> _Your instructions_: From the records, pick out and copy each line containing "correct".

Entries taken from a collection:

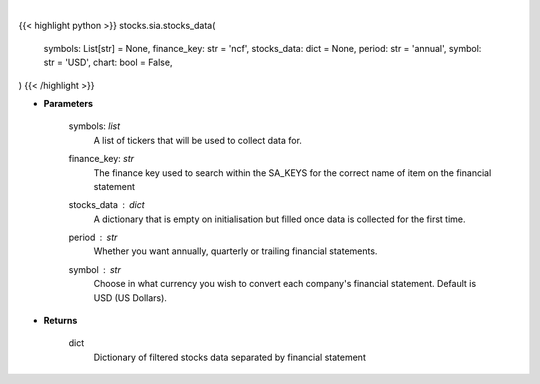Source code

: .. role:: python(code)
    :language: python
    :class: highlight

|

.. raw:: html

    <h3>
    > Getting data
    </h3>

{{< highlight python >}}
stocks.sia.stocks_data(
    symbols: List[str] = None,
    finance_key: str = 'ncf',
    stocks_data: dict = None,
    period: str = 'annual',
    symbol: str = 'USD',
    chart: bool = False,
)
{{< /highlight >}}

.. raw:: html

    <p>
    Get stocks data based on a list of stocks and the finance key. The function searches for the
    correct financial statement automatically. [Source: StockAnalysis]
    </p>

* **Parameters**

    symbols: *list*
        A list of tickers that will be used to collect data for.
    finance_key: *str*
        The finance key used to search within the SA_KEYS for the correct name of item
        on the financial statement
    stocks_data : *dict*
        A dictionary that is empty on initialisation but filled once data is collected
        for the first time.
    period : *str*
        Whether you want annually, quarterly or trailing financial statements.
    symbol : *str*
        Choose in what currency you wish to convert each company's financial statement.
        Default is USD (US Dollars).

* **Returns**

    dict
        Dictionary of filtered stocks data separated by financial statement
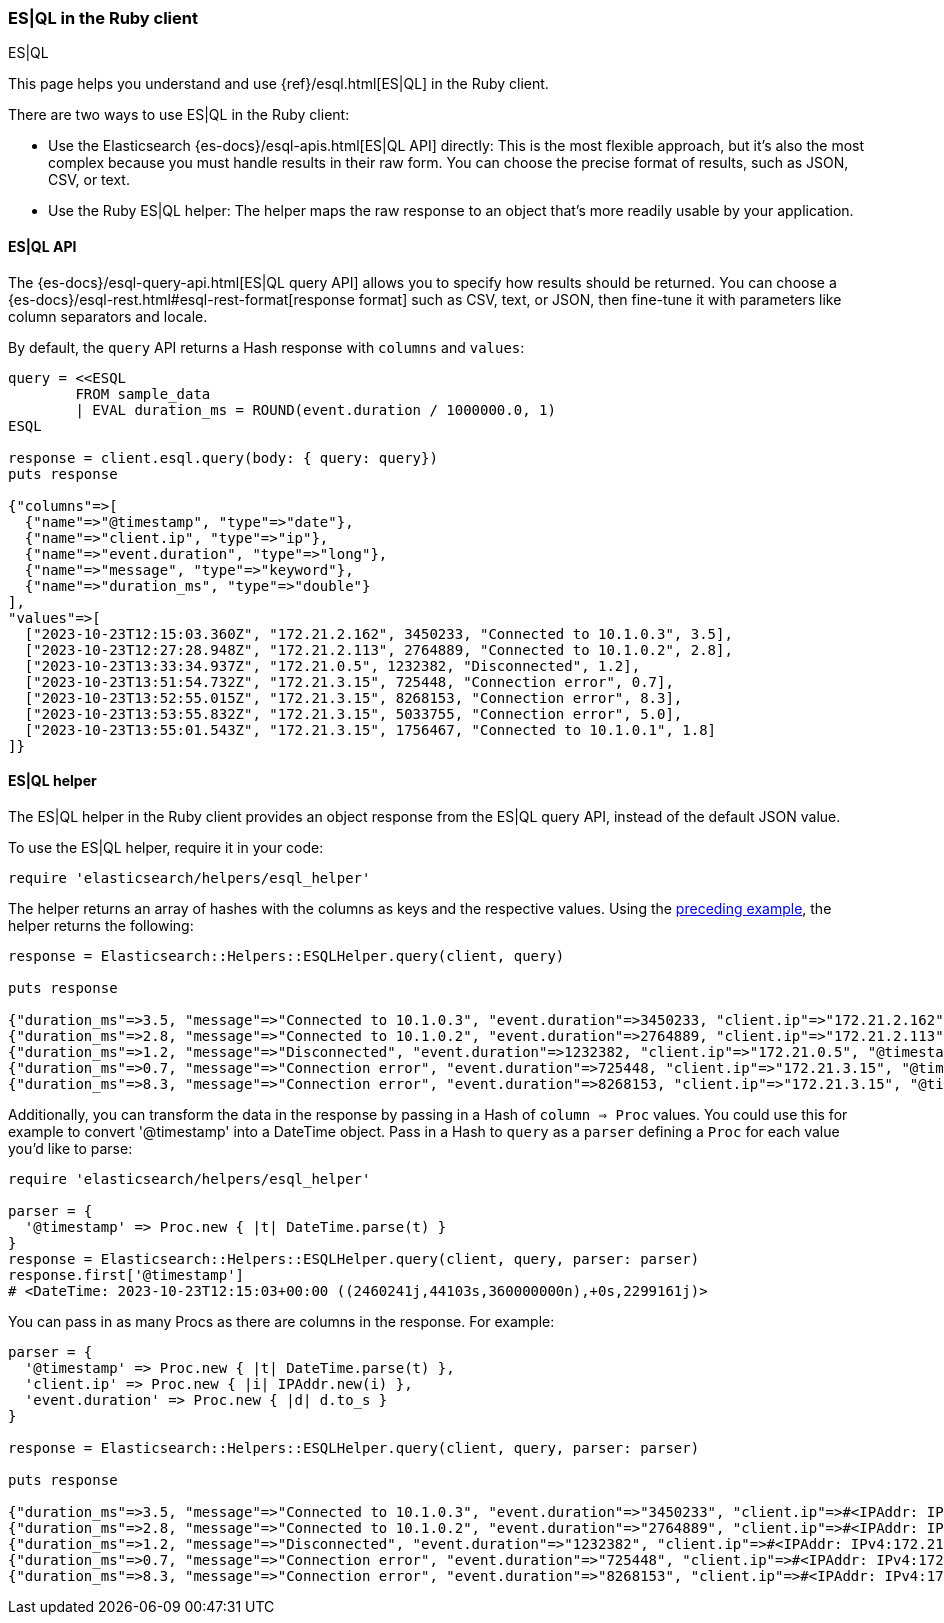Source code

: [[esql]]
=== ES|QL in the Ruby client
++++
<titleabbrev>ES|QL</titleabbrev>
++++

This page helps you understand and use {ref}/esql.html[ES|QL] in the
Ruby client.

There are two ways to use ES|QL in the Ruby client:

* Use the Elasticsearch {es-docs}/esql-apis.html[ES|QL API] directly: This
is the most flexible approach, but it's also the most complex because you must handle
results in their raw form. You can choose the precise format of results,
such as JSON, CSV, or text.
* Use the Ruby ES|QL helper: The helper maps the raw response to an object that's
more readily usable by your application.


[discrete]
[[esql-how-to]]
==== ES|QL API

The {es-docs}/esql-query-api.html[ES|QL query API] allows you to specify how
results should be returned. You can choose a
{es-docs}/esql-rest.html#esql-rest-format[response format] such as CSV, text, or
JSON, then fine-tune it with parameters like column separators and locale.

By default, the `query` API returns a Hash response with `columns` and `values`:

[[esql-query]]
[source,ruby]
----
query = <<ESQL
        FROM sample_data
        | EVAL duration_ms = ROUND(event.duration / 1000000.0, 1)
ESQL

response = client.esql.query(body: { query: query})
puts response

{"columns"=>[
  {"name"=>"@timestamp", "type"=>"date"},
  {"name"=>"client.ip", "type"=>"ip"},
  {"name"=>"event.duration", "type"=>"long"},
  {"name"=>"message", "type"=>"keyword"},
  {"name"=>"duration_ms", "type"=>"double"}
],
"values"=>[
  ["2023-10-23T12:15:03.360Z", "172.21.2.162", 3450233, "Connected to 10.1.0.3", 3.5],
  ["2023-10-23T12:27:28.948Z", "172.21.2.113", 2764889, "Connected to 10.1.0.2", 2.8],
  ["2023-10-23T13:33:34.937Z", "172.21.0.5", 1232382, "Disconnected", 1.2],
  ["2023-10-23T13:51:54.732Z", "172.21.3.15", 725448, "Connection error", 0.7],
  ["2023-10-23T13:52:55.015Z", "172.21.3.15", 8268153, "Connection error", 8.3],
  ["2023-10-23T13:53:55.832Z", "172.21.3.15", 5033755, "Connection error", 5.0],
  ["2023-10-23T13:55:01.543Z", "172.21.3.15", 1756467, "Connected to 10.1.0.1", 1.8]
]}
----


[discrete]
[[esql-helper]]
==== ES|QL helper

The ES|QL helper in the Ruby client provides an object response from the ES|QL 
query API, instead of the default JSON value. 

To use the ES|QL helper, require it in your code:

[source,ruby]
----
require 'elasticsearch/helpers/esql_helper'
----

The helper returns an array of hashes with the columns as keys and the 
respective values. Using the <<esql-query,preceding example>>, the helper returns 
the following:

[source,ruby]
----
response = Elasticsearch::Helpers::ESQLHelper.query(client, query)

puts response

{"duration_ms"=>3.5, "message"=>"Connected to 10.1.0.3", "event.duration"=>3450233, "client.ip"=>"172.21.2.162", "@timestamp"=>"2023-10-23T12:15:03.360Z"}
{"duration_ms"=>2.8, "message"=>"Connected to 10.1.0.2", "event.duration"=>2764889, "client.ip"=>"172.21.2.113", "@timestamp"=>"2023-10-23T12:27:28.948Z"}
{"duration_ms"=>1.2, "message"=>"Disconnected", "event.duration"=>1232382, "client.ip"=>"172.21.0.5", "@timestamp"=>"2023-10-23T13:33:34.937Z"}
{"duration_ms"=>0.7, "message"=>"Connection error", "event.duration"=>725448, "client.ip"=>"172.21.3.15", "@timestamp"=>"2023-10-23T13:51:54.732Z"}
{"duration_ms"=>8.3, "message"=>"Connection error", "event.duration"=>8268153, "client.ip"=>"172.21.3.15", "@timestamp"=>"2023-10-23T13:52:55.015Z"}
----

Additionally, you can transform the data in the response by passing in a Hash 
of `column => Proc` values. You could use this for example to convert 
'@timestamp' into a DateTime object. Pass in a Hash to `query` as a `parser` 
defining a `Proc` for each value you'd like to parse:

[source,ruby]
----
require 'elasticsearch/helpers/esql_helper'

parser = {
  '@timestamp' => Proc.new { |t| DateTime.parse(t) }
}
response = Elasticsearch::Helpers::ESQLHelper.query(client, query, parser: parser)
response.first['@timestamp']
# <DateTime: 2023-10-23T12:15:03+00:00 ((2460241j,44103s,360000000n),+0s,2299161j)>
----

You can pass in as many Procs as there are columns in the response. For example:

[source,ruby]
----
parser = {
  '@timestamp' => Proc.new { |t| DateTime.parse(t) },
  'client.ip' => Proc.new { |i| IPAddr.new(i) },
  'event.duration' => Proc.new { |d| d.to_s }
}

response = Elasticsearch::Helpers::ESQLHelper.query(client, query, parser: parser)

puts response

{"duration_ms"=>3.5, "message"=>"Connected to 10.1.0.3", "event.duration"=>"3450233", "client.ip"=>#<IPAddr: IPv4:172.21.2.162/255.255.255.255>, "@timestamp"=>#<DateTime: 2023-10-23T12:15:03+00:00 ((2460241j,44103s,360000000n),+0s,2299161j)>}
{"duration_ms"=>2.8, "message"=>"Connected to 10.1.0.2", "event.duration"=>"2764889", "client.ip"=>#<IPAddr: IPv4:172.21.2.113/255.255.255.255>, "@timestamp"=>#<DateTime: 2023-10-23T12:27:28+00:00 ((2460241j,44848s,948000000n),+0s,2299161j)>}
{"duration_ms"=>1.2, "message"=>"Disconnected", "event.duration"=>"1232382", "client.ip"=>#<IPAddr: IPv4:172.21.0.5/255.255.255.255>, "@timestamp"=>#<DateTime: 2023-10-23T13:33:34+00:00 ((2460241j,48814s,937000000n),+0s,2299161j)>}
{"duration_ms"=>0.7, "message"=>"Connection error", "event.duration"=>"725448", "client.ip"=>#<IPAddr: IPv4:172.21.3.15/255.255.255.255>, "@timestamp"=>#<DateTime: 2023-10-23T13:51:54+00:00 ((2460241j,49914s,732000000n),+0s,2299161j)>}
{"duration_ms"=>8.3, "message"=>"Connection error", "event.duration"=>"8268153", "client.ip"=>#<IPAddr: IPv4:172.21.3.15/255.255.255.255>, "@timestamp"=>#<DateTime: 2023-10-23T13:52:55+00:00 ((2460241j,49975s,15000000n),+0s,2299161j)>}
----
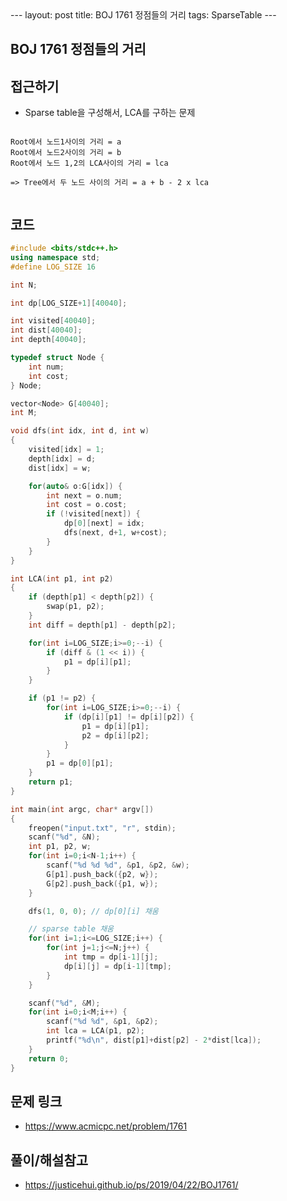 #+HTML: ---
#+HTML: layout: post
#+HTML: title: BOJ 1761 정점들의 거리
#+HTML: tags: SparseTable
#+HTML: ---
#+OPTIONS: ^:nil

** BOJ 1761 정점들의 거리

** 접근하기
- Sparse table을 구성해서, LCA를 구하는 문제
#+BEGIN_EXAMPLE

Root에서 노드1사이의 거리 = a
Root에서 노드2사이의 거리 = b
Root에서 노드 1,2의 LCA사이의 거리 = lca

=> Tree에서 두 노드 사이의 거리 = a + b - 2 x lca

#+END_EXAMPLE
** 코드
#+BEGIN_SRC cpp
#include <bits/stdc++.h>
using namespace std;
#define LOG_SIZE 16

int N;

int dp[LOG_SIZE+1][40040];

int visited[40040];
int dist[40040];
int depth[40040];

typedef struct Node {
	int num;
	int cost;
} Node;

vector<Node> G[40040];
int M;

void dfs(int idx, int d, int w)
{
	visited[idx] = 1;
	depth[idx] = d;
	dist[idx] = w;
	
	for(auto& o:G[idx]) {
		int next = o.num;
		int cost = o.cost;
		if (!visited[next]) {
			dp[0][next] = idx;
			dfs(next, d+1, w+cost);
		}
	} 
}

int LCA(int p1, int p2)
{
	if (depth[p1] < depth[p2]) {
		swap(p1, p2);
	}
	int diff = depth[p1] - depth[p2];

	for(int i=LOG_SIZE;i>=0;--i) {
		if (diff & (1 << i)) {
			p1 = dp[i][p1];
		}
	}

	if (p1 != p2) {
		for(int i=LOG_SIZE;i>=0;--i) {
			if (dp[i][p1] != dp[i][p2]) {
				p1 = dp[i][p1];
				p2 = dp[i][p2];
			}
		}		
		p1 = dp[0][p1];
	}
	return p1;
}

int main(int argc, char* argv[])
{
	freopen("input.txt", "r", stdin);
	scanf("%d", &N);
	int p1, p2, w;
	for(int i=0;i<N-1;i++) {
		scanf("%d %d %d", &p1, &p2, &w);
		G[p1].push_back({p2, w});
		G[p2].push_back({p1, w});
	}

	dfs(1, 0, 0); // dp[0][i] 채움
	
	// sparse table 채움
	for(int i=1;i<=LOG_SIZE;i++) {
		for(int j=1;j<=N;j++) {
			int tmp = dp[i-1][j];
			dp[i][j] = dp[i-1][tmp];
		}		
	}

	scanf("%d", &M);
	for(int i=0;i<M;i++) {
		scanf("%d %d", &p1, &p2);
		int lca = LCA(p1, p2);
		printf("%d\n", dist[p1]+dist[p2] - 2*dist[lca]);
	}
	return 0;
}
#+END_SRC

** 문제 링크
- https://www.acmicpc.net/problem/1761
** 풀이/해설참고
- https://justicehui.github.io/ps/2019/04/22/BOJ1761/

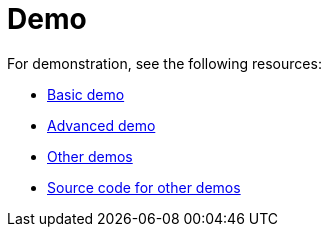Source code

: = Demo

For demonstration, see the following resources:

* https://gridstackjs.com/#demo[Basic demo]
* https://gridstackjs.com/#advancedDemo[Advanced demo]
* https://gridstackjs.com/demo/index.html[Other demos]
* https://github.com/gridstack/gridstack.js/tree/master/demo[Source code for other demos]
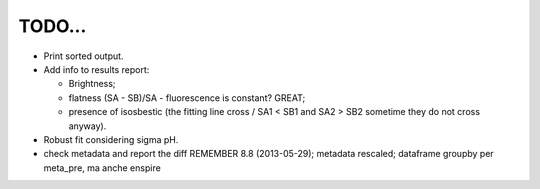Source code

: TODO...
-------

- Print sorted output.
- Add info to results report:

  - Brightness;
  - flatness (SA - SB)/SA - fluorescence is constant? GREAT;
  - presence of isosbestic (the fitting line cross / SA1 < SB1 and SA2 > SB2
    sometime they do not cross anyway).
- Robust fit considering sigma pH.
- check metadata and report the diff REMEMBER 8.8 (2013-05-29); metadata
  rescaled; dataframe groupby per meta_pre, ma anche enspire
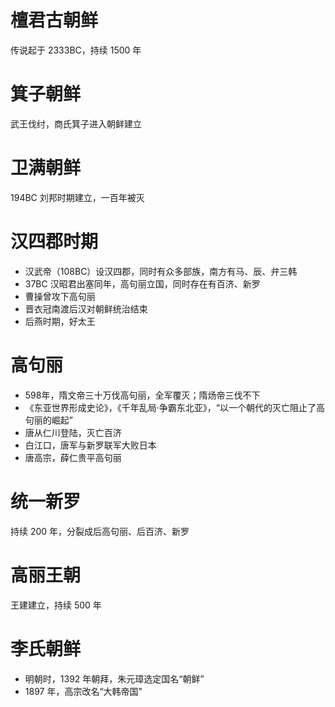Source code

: * 檀君古朝鲜

传说起于 2333BC，持续 1500 年

* 箕子朝鲜

武王伐纣，商氏箕子进入朝鲜建立

* 卫满朝鲜

194BC 刘邦时期建立，一百年被灭

* 汉四郡时期

- 汉武帝（108BC）设汉四郡，同时有众多部族，南方有马、辰、弁三韩
- 37BC 汉昭君出塞同年，高句丽立国，同时存在有百济、新罗
- 曹操曾攻下高句丽
- 晋衣冠南渡后汉对朝鲜统治结束
- 后燕时期，好太王

* 高句丽

- 598年，隋文帝三十万伐高句丽，全军覆灭；隋炀帝三伐不下
- 《东亚世界形成史论》，《千年乱局·争霸东北亚》，“以一个朝代的灭亡阻止了高句丽的崛起”
- 唐从仁川登陆，灭亡百济
- 白江口，唐军与新罗联军大败日本
- 唐高宗，薛仁贵平高句丽

* 统一新罗

持续 200 年，分裂成后高句丽、后百济、新罗

* 高丽王朝

王建建立，持续 500 年

* 李氏朝鲜

- 明朝时，1392 年朝拜，朱元璋选定国名“朝鲜”
- 1897 年，高宗改名“大韩帝国”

> _Exercise response_:
    correct financial statement automatically. [Source: StockAnalysis]
        The finance key used to search within the SA_KEYS for the correct name of item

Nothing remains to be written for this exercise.